***** Supplied data

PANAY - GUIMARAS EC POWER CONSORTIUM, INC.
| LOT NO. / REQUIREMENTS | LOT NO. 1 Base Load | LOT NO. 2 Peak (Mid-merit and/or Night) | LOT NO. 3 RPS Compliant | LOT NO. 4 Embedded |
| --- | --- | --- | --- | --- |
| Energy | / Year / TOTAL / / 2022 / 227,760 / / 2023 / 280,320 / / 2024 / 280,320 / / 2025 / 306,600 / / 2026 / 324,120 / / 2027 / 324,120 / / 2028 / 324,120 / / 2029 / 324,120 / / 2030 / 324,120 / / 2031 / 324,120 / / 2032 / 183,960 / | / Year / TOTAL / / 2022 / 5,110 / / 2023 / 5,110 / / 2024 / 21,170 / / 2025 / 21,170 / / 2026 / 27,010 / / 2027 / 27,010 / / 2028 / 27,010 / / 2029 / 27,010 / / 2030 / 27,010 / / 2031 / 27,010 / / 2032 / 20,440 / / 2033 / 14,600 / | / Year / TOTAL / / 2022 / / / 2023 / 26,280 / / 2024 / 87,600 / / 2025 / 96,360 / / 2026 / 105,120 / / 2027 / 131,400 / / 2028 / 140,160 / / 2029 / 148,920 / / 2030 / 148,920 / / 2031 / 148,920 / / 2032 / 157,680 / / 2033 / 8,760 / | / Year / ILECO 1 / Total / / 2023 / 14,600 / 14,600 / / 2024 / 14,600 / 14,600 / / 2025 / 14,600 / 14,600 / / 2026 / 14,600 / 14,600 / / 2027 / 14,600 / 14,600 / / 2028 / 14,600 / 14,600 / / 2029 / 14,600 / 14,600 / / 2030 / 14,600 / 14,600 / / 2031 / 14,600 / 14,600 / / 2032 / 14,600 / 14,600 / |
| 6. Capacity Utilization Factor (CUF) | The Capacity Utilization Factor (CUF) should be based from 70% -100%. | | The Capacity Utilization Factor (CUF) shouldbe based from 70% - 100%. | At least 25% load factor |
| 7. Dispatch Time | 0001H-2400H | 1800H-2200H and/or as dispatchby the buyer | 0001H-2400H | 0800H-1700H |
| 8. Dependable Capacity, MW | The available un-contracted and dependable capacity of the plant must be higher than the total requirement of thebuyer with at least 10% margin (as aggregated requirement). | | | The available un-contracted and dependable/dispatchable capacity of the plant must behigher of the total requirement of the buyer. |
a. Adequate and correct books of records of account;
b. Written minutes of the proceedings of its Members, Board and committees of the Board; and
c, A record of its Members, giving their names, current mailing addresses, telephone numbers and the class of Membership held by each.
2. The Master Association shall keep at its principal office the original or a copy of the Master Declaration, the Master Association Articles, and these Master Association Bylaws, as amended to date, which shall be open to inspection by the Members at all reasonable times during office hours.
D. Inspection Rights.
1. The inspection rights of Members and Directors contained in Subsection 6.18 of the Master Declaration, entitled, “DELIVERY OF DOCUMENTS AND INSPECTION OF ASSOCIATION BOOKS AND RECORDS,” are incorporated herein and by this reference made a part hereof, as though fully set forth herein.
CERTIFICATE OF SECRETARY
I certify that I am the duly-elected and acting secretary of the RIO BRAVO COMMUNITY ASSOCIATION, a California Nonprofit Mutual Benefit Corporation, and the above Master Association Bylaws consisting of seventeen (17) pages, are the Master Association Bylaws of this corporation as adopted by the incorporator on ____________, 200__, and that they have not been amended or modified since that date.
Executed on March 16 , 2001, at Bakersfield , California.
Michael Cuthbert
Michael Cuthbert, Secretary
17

**********

» **Task directions**: Copy out every line from the data above in which the word "date" occurs.

» **Response box**:
2. The Master Association shall keep at its principal office the original or a copy of the Master Declaration, the Master Association Articles, and these Master Association Bylaws, as amended to date, which shall be open to inspection by the Members at all reasonable times during office hours.
I certify that I am the duly-elected and acting secretary of the RIO BRAVO COMMUNITY ASSOCIATION, a California Nonprofit Mutual Benefit Corporation, and the above Master Association Bylaws consisting of seventeen (17) pages, are the Master Association Bylaws of this corporation as adopted by the incorporator on ____________, 200__, and that they have not been amended or modified since that date.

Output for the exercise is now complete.